[WORK REQUEST] Below are some records; each one is to be set down again exactly.

[DATA FOR ANALYSIS]
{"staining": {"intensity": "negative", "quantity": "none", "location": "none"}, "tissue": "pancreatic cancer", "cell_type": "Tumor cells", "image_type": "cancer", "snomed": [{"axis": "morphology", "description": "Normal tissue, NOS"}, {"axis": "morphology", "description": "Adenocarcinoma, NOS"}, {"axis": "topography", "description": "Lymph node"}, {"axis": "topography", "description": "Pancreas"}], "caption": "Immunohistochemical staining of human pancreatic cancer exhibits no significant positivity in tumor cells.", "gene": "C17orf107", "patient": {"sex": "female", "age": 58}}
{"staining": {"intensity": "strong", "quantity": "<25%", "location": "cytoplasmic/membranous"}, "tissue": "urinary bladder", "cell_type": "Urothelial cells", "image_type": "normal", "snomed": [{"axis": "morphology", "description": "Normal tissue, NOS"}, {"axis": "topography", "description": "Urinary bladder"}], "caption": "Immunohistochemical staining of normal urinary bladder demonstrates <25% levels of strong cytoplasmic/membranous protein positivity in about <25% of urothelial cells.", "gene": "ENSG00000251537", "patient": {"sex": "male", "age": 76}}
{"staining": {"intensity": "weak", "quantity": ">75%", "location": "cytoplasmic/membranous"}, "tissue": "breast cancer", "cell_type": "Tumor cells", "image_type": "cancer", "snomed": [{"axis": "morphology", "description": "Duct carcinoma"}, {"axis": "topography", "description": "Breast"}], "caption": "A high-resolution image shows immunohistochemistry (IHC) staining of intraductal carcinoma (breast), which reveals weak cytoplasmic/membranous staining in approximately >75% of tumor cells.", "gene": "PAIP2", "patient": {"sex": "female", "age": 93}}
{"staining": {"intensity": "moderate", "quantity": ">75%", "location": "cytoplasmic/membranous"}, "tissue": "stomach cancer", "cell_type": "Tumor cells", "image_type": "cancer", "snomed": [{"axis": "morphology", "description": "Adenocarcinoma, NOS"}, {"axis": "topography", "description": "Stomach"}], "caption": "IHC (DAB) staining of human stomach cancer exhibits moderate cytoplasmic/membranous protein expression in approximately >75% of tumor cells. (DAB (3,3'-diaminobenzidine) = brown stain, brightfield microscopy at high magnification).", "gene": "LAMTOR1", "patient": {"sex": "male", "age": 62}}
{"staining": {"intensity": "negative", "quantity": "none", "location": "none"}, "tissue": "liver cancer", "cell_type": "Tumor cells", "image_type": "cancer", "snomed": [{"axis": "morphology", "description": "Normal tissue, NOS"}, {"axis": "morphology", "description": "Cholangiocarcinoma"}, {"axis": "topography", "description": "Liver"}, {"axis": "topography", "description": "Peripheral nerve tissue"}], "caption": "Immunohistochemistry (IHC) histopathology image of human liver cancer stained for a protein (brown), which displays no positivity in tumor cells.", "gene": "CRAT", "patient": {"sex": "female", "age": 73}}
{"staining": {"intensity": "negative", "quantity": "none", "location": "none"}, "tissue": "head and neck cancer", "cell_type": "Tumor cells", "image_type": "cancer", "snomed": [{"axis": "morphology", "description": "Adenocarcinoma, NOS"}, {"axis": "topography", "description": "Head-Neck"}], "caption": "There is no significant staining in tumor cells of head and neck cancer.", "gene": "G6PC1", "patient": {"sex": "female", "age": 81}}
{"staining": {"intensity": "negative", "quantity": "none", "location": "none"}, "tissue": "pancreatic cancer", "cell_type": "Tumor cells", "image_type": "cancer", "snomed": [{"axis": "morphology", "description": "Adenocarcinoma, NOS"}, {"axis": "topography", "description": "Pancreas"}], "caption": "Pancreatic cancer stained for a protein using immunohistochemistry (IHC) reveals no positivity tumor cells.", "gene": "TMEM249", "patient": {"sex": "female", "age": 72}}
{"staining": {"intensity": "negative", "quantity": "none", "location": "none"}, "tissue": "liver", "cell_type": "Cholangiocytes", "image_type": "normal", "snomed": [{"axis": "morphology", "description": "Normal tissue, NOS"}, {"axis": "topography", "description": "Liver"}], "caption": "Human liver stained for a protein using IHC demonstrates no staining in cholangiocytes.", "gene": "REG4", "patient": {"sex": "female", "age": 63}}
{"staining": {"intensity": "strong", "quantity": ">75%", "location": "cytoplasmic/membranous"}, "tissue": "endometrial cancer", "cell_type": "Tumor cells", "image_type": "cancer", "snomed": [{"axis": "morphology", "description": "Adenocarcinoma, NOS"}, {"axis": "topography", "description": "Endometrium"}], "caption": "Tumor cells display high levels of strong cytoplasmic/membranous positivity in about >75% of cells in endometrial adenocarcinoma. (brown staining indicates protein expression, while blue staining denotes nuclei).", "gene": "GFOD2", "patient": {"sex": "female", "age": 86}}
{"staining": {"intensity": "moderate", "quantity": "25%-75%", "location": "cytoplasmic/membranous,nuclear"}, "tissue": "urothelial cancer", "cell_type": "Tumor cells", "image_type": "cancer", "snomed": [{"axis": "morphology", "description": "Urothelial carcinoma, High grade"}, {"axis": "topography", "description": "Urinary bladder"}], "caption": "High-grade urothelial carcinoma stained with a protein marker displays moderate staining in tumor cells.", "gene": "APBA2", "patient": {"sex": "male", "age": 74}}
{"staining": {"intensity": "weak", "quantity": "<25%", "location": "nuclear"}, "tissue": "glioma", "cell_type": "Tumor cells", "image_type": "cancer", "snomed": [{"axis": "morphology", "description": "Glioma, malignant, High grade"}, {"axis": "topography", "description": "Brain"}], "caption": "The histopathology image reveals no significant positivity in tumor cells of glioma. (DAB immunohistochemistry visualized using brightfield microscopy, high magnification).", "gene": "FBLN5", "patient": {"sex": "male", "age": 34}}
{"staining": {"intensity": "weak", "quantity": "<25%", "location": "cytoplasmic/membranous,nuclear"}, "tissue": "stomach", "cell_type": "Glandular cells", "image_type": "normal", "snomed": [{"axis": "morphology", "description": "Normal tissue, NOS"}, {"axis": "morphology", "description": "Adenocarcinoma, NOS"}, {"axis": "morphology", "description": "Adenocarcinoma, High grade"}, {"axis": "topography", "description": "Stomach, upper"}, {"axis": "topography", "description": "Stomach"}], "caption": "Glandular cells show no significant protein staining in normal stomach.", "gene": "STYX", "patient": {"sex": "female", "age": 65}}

[OUTPUT FOR THIS EXERCISE]
{"staining": {"intensity": "negative", "quantity": "none", "location": "none"}, "tissue": "pancreatic cancer", "cell_type": "Tumor cells", "image_type": "cancer", "snomed": [{"axis": "morphology", "description": "Normal tissue, NOS"}, {"axis": "morphology", "description": "Adenocarcinoma, NOS"}, {"axis": "topography", "description": "Lymph node"}, {"axis": "topography", "description": "Pancreas"}], "caption": "Immunohistochemical staining of human pancreatic cancer exhibits no significant positivity in tumor cells.", "gene": "C17orf107", "patient": {"sex": "female", "age": 58}}
{"staining": {"intensity": "strong", "quantity": "<25%", "location": "cytoplasmic/membranous"}, "tissue": "urinary bladder", "cell_type": "Urothelial cells", "image_type": "normal", "snomed": [{"axis": "morphology", "description": "Normal tissue, NOS"}, {"axis": "topography", "description": "Urinary bladder"}], "caption": "Immunohistochemical staining of normal urinary bladder demonstrates <25% levels of strong cytoplasmic/membranous protein positivity in about <25% of urothelial cells.", "gene": "ENSG00000251537", "patient": {"sex": "male", "age": 76}}
{"staining": {"intensity": "weak", "quantity": ">75%", "location": "cytoplasmic/membranous"}, "tissue": "breast cancer", "cell_type": "Tumor cells", "image_type": "cancer", "snomed": [{"axis": "morphology", "description": "Duct carcinoma"}, {"axis": "topography", "description": "Breast"}], "caption": "A high-resolution image shows immunohistochemistry (IHC) staining of intraductal carcinoma (breast), which reveals weak cytoplasmic/membranous staining in approximately >75% of tumor cells.", "gene": "PAIP2", "patient": {"sex": "female", "age": 93}}
{"staining": {"intensity": "moderate", "quantity": ">75%", "location": "cytoplasmic/membranous"}, "tissue": "stomach cancer", "cell_type": "Tumor cells", "image_type": "cancer", "snomed": [{"axis": "morphology", "description": "Adenocarcinoma, NOS"}, {"axis": "topography", "description": "Stomach"}], "caption": "IHC (DAB) staining of human stomach cancer exhibits moderate cytoplasmic/membranous protein expression in approximately >75% of tumor cells. (DAB (3,3'-diaminobenzidine) = brown stain, brightfield microscopy at high magnification).", "gene": "LAMTOR1", "patient": {"sex": "male", "age": 62}}
{"staining": {"intensity": "negative", "quantity": "none", "location": "none"}, "tissue": "liver cancer", "cell_type": "Tumor cells", "image_type": "cancer", "snomed": [{"axis": "morphology", "description": "Normal tissue, NOS"}, {"axis": "morphology", "description": "Cholangiocarcinoma"}, {"axis": "topography", "description": "Liver"}, {"axis": "topography", "description": "Peripheral nerve tissue"}], "caption": "Immunohistochemistry (IHC) histopathology image of human liver cancer stained for a protein (brown), which displays no positivity in tumor cells.", "gene": "CRAT", "patient": {"sex": "female", "age": 73}}
{"staining": {"intensity": "negative", "quantity": "none", "location": "none"}, "tissue": "head and neck cancer", "cell_type": "Tumor cells", "image_type": "cancer", "snomed": [{"axis": "morphology", "description": "Adenocarcinoma, NOS"}, {"axis": "topography", "description": "Head-Neck"}], "caption": "There is no significant staining in tumor cells of head and neck cancer.", "gene": "G6PC1", "patient": {"sex": "female", "age": 81}}
{"staining": {"intensity": "negative", "quantity": "none", "location": "none"}, "tissue": "pancreatic cancer", "cell_type": "Tumor cells", "image_type": "cancer", "snomed": [{"axis": "morphology", "description": "Adenocarcinoma, NOS"}, {"axis": "topography", "description": "Pancreas"}], "caption": "Pancreatic cancer stained for a protein using immunohistochemistry (IHC) reveals no positivity tumor cells.", "gene": "TMEM249", "patient": {"sex": "female", "age": 72}}
{"staining": {"intensity": "negative", "quantity": "none", "location": "none"}, "tissue": "liver", "cell_type": "Cholangiocytes", "image_type": "normal", "snomed": [{"axis": "morphology", "description": "Normal tissue, NOS"}, {"axis": "topography", "description": "Liver"}], "caption": "Human liver stained for a protein using IHC demonstrates no staining in cholangiocytes.", "gene": "REG4", "patient": {"sex": "female", "age": 63}}
{"staining": {"intensity": "strong", "quantity": ">75%", "location": "cytoplasmic/membranous"}, "tissue": "endometrial cancer", "cell_type": "Tumor cells", "image_type": "cancer", "snomed": [{"axis": "morphology", "description": "Adenocarcinoma, NOS"}, {"axis": "topography", "description": "Endometrium"}], "caption": "Tumor cells display high levels of strong cytoplasmic/membranous positivity in about >75% of cells in endometrial adenocarcinoma. (brown staining indicates protein expression, while blue staining denotes nuclei).", "gene": "GFOD2", "patient": {"sex": "female", "age": 86}}
{"staining": {"intensity": "moderate", "quantity": "25%-75%", "location": "cytoplasmic/membranous,nuclear"}, "tissue": "urothelial cancer", "cell_type": "Tumor cells", "image_type": "cancer", "snomed": [{"axis": "morphology", "description": "Urothelial carcinoma, High grade"}, {"axis": "topography", "description": "Urinary bladder"}], "caption": "High-grade urothelial carcinoma stained with a protein marker displays moderate staining in tumor cells.", "gene": "APBA2", "patient": {"sex": "male", "age": 74}}
{"staining": {"intensity": "weak", "quantity": "<25%", "location": "nuclear"}, "tissue": "glioma", "cell_type": "Tumor cells", "image_type": "cancer", "snomed": [{"axis": "morphology", "description": "Glioma, malignant, High grade"}, {"axis": "topography", "description": "Brain"}], "caption": "The histopathology image reveals no significant positivity in tumor cells of glioma. (DAB immunohistochemistry visualized using brightfield microscopy, high magnification).", "gene": "FBLN5", "patient": {"sex": "male", "age": 34}}
{"staining": {"intensity": "weak", "quantity": "<25%", "location": "cytoplasmic/membranous,nuclear"}, "tissue": "stomach", "cell_type": "Glandular cells", "image_type": "normal", "snomed": [{"axis": "morphology", "description": "Normal tissue, NOS"}, {"axis": "morphology", "description": "Adenocarcinoma, NOS"}, {"axis": "morphology", "description": "Adenocarcinoma, High grade"}, {"axis": "topography", "description": "Stomach, upper"}, {"axis": "topography", "description": "Stomach"}], "caption": "Glandular cells show no significant protein staining in normal stomach.", "gene": "STYX", "patient": {"sex": "female", "age": 65}}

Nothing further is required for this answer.